Ainda ligando o que vou dizer às nossas origens indígenas, é comum se ouvir que “índio é preguiçoso”, que “índio quer ganhar as coisas sem trabalhar”. Pois bem, se assim for, eis que nós brasileiros como povo herdamos sem falta essa característica que todos execramos, pelo menos em palavras. Acontece que agora mesmo estamos todos, ainda que divididos em classes e cada uma delas a usar dos argumentos que acha, esperneando desesperadamente diante da possibilidade de alteração nos termos da legislação previdenciária, que pode nos fazer trabalhar mais tempo.

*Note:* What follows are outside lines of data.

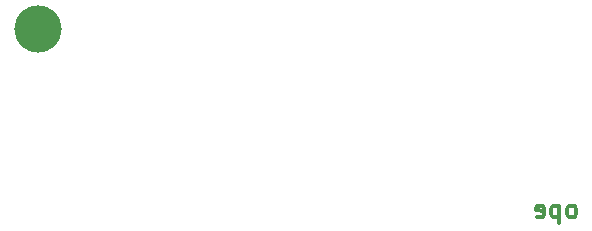
<source format=gbr>
G04 #@! TF.GenerationSoftware,KiCad,Pcbnew,(5.1.10-1-10_14)*
G04 #@! TF.CreationDate,2021-08-18T21:17:47-05:00*
G04 #@! TF.ProjectId,PCB-Keychains,5043422d-4b65-4796-9368-61696e732e6b,rev?*
G04 #@! TF.SameCoordinates,Original*
G04 #@! TF.FileFunction,Soldermask,Bot*
G04 #@! TF.FilePolarity,Negative*
%FSLAX46Y46*%
G04 Gerber Fmt 4.6, Leading zero omitted, Abs format (unit mm)*
G04 Created by KiCad (PCBNEW (5.1.10-1-10_14)) date 2021-08-18 21:17:47*
%MOMM*%
%LPD*%
G01*
G04 APERTURE LIST*
%ADD10C,0.375000*%
%ADD11C,4.000000*%
G04 APERTURE END LIST*
D10*
X206021071Y-56746071D02*
X206163928Y-56674642D01*
X206235357Y-56603214D01*
X206306785Y-56460357D01*
X206306785Y-56031785D01*
X206235357Y-55888928D01*
X206163928Y-55817500D01*
X206021071Y-55746071D01*
X205806785Y-55746071D01*
X205663928Y-55817500D01*
X205592500Y-55888928D01*
X205521071Y-56031785D01*
X205521071Y-56460357D01*
X205592500Y-56603214D01*
X205663928Y-56674642D01*
X205806785Y-56746071D01*
X206021071Y-56746071D01*
X204878214Y-55746071D02*
X204878214Y-57246071D01*
X204878214Y-55817500D02*
X204735357Y-55746071D01*
X204449642Y-55746071D01*
X204306785Y-55817500D01*
X204235357Y-55888928D01*
X204163928Y-56031785D01*
X204163928Y-56460357D01*
X204235357Y-56603214D01*
X204306785Y-56674642D01*
X204449642Y-56746071D01*
X204735357Y-56746071D01*
X204878214Y-56674642D01*
X202949642Y-56674642D02*
X203092500Y-56746071D01*
X203378214Y-56746071D01*
X203521071Y-56674642D01*
X203592500Y-56531785D01*
X203592500Y-55960357D01*
X203521071Y-55817500D01*
X203378214Y-55746071D01*
X203092500Y-55746071D01*
X202949642Y-55817500D01*
X202878214Y-55960357D01*
X202878214Y-56103214D01*
X203592500Y-56246071D01*
D11*
X160705200Y-40773600D03*
M02*

</source>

Os policiais, os professores, os vigilantes, profissionais da saúde, juízes e promotores de justiça, cada um a seu tempo, por seus meios e conforme suas forças, como um que se afoga, debate-se em busca da heteronomia, em outras circunstâncias rejeitada e sempre combatida.

Pior de tudo é que muitos se aventuram a emitir opinião, ou repetir a opinião de terceiros, sem sequer ter lido a proposta do governo. Sim, afirmo isso com segurança, pois já pesquisei entre conhecidos meus, ocupantes de distintos níveis sociais e culturais. Pouquíssimos são os que leram o projeto, embora muitos o taxam de ruim, péssimo, vergonhoso, imoral, “et cetera”.

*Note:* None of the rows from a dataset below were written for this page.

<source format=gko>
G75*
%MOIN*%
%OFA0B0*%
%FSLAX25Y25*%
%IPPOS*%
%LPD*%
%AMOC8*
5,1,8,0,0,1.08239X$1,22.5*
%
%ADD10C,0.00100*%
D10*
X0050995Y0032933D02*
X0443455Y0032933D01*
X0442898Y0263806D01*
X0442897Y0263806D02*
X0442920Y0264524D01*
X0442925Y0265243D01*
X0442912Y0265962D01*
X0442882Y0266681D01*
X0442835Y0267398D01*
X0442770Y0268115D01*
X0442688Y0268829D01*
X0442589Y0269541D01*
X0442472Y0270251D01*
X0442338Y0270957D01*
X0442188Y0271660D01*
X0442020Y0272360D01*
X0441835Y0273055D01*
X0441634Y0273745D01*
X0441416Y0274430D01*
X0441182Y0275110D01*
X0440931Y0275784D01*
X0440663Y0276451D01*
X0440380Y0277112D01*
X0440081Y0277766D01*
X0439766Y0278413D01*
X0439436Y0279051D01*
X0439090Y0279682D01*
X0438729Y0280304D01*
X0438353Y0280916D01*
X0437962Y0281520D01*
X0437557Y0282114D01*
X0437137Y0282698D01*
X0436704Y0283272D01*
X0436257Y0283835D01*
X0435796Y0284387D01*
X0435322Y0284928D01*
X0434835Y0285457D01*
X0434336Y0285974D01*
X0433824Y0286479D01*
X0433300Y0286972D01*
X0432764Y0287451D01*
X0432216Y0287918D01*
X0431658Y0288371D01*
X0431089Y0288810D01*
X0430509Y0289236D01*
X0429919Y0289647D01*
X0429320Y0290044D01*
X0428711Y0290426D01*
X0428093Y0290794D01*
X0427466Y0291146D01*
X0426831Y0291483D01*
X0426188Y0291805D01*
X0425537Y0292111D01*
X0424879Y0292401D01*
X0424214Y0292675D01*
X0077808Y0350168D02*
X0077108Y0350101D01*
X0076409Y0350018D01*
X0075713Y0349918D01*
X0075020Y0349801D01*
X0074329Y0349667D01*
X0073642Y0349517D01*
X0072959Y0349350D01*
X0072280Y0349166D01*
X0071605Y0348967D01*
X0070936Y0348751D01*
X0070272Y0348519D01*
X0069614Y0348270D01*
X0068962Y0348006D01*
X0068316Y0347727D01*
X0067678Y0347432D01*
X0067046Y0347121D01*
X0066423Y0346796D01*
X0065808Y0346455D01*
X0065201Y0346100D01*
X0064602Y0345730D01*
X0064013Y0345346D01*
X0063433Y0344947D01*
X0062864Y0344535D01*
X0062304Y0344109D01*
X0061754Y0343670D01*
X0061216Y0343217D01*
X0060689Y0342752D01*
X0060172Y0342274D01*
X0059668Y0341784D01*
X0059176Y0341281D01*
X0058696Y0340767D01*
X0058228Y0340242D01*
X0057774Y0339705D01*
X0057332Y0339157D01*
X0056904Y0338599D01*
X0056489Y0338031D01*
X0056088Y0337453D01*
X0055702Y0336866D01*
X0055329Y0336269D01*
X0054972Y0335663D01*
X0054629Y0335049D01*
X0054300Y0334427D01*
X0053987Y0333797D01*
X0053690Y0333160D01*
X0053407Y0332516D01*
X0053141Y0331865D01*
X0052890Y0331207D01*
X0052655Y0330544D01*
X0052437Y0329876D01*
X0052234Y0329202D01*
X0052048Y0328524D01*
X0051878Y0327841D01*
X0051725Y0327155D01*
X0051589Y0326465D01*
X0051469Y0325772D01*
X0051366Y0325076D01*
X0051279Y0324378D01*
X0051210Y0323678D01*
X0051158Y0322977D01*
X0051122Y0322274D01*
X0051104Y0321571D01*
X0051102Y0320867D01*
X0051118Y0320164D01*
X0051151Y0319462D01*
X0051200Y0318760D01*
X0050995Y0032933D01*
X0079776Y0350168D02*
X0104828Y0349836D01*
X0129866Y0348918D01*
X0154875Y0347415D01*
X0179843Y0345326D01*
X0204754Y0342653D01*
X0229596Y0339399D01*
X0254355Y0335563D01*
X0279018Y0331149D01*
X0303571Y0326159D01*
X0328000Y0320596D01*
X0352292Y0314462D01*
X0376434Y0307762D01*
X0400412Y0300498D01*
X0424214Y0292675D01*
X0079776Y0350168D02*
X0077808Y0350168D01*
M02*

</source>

Outro dia, conversando com um colega de trabalho, esse disse que temia ter que trabalhar até os oitenta anos. Levando-se em conta que o dito colega é detentor de diploma de curso superior, ocupante de cargo público para o qual se exige formação superior e ainda, que trabalha exatamente em um ambiente onde as leis precisam inescusavelmente ser conhecidas, sobreveio-me um certo desânimo ao imaginar o que se esperar do restante da população, uma vez que esta é sabidamente carente de formação e informação.

Não bastasse a evidente desinformação e a não menos perceptível nefasta influência causada pela desenfreada balbúrdia que o uso irrestrito da liberdade de expressão tem nos acarretado, temos nos mostrado um povo realmente preguiçoso. Nossos jovens começam cada vez mais tarde a exercitar sua produtividade e fogem da ideia de constituir previdência privada, mas não ocultam a intenção de encerrar tal exercício com a maior brevidade possível, sem se preocupar com o óbvio: quem vai sustentar seu sonhado ócio prematuro e não programado?

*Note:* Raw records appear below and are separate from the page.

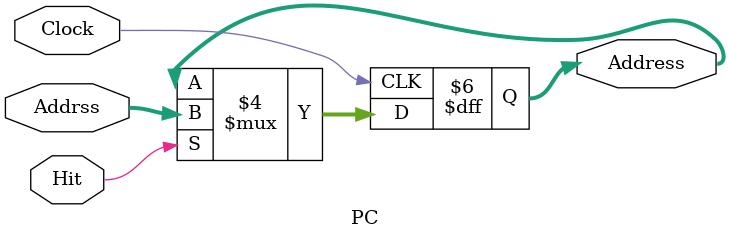
<source format=v>
`timescale 1ns / 1ps
module PC(Addrss, Hit, Clock, Address
    );
	 input [63:0] Addrss;
    input Clock;
    input Hit;
    output reg [63:0] Address;
	 
	 initial Address = 0;

    always @ (negedge Clock) begin
		  if(Hit)
				Address = Addrss;
    end
	 


endmodule

</source>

Ora, qualquer um que tenha um pouco de bom senso vai entender sem muito esforço que de onde mais se tira que se põe, em pouco tempo não se terá mais o que tirar. Assim é com o sistema previdenciário. Não temos o hábito de economizar e queremos encontrar na aposentadoria um fruto que não plantamos. E culpar os desvios e os governos pela conta não fechar é um reducionismo não menos infantil. Os desvios sempre ocorreram e dificilmente deixarão de ocorrer. Esses devem ser computados como os prejuízos inerentes e previsíveis que o são. O que precisamos sim, é de abandonarmos essa postura egoísta e pensarmos no futuro de forma madura e equilibrada.

Olhemos para o resto do mundo. A Europa há pouco passou por situação similar, com protestos de trabalhadores pelo velho continente afora, o que não impediu que a idade média tenha subido além dos 65 anos para os homens. Nos EUA essa idade mínima está na casa dos 66 anos e a tendência mundial, diante do crescente aumento da longevidade é de aumento também do tempo de trabalho e de contribuição. É matemática pura e simples.

Vizinhos nossos como o Chile, a Argentina e a Colômbia fizeram adequações recentemente. No Canadá não se aposenta sem 35 anos de contribuição e no Japão, 40 anos. Por que motivo o Brasil deveria ou poderia ir em sentido contrário e não buscar atualizar o modelo previdenciário?

Quanto ao nosso sistema de captação, administração e devolução dos recursos previdenciários, outros países o praticam. Se é ou não o mais adequado à nossa realidade, estudemos e o adequemos. Mas uma coisa é certa e urgente: Que quem queira se atrever a falar sobre o assunto pelo menos saiba sobre o que está falando. Primeiro leia e procure entender o texto da proposta governamental, depois julgue por si mesmo se é ou não bom para o povo como um todo, não apenas para um ou outro indivíduo, setor, ou grupo de profissionais.

É bonito ver as pessoas se organizando e saindo às ruas aos milhares na luta por direitos, mas é preocupante ver que a grande maioria não enxerga além do que esses direitos podem trazer de benefícios imediatos e individuais, ou não percebe as inevitáveis consequências de suas intervenções, ainda que legítimas.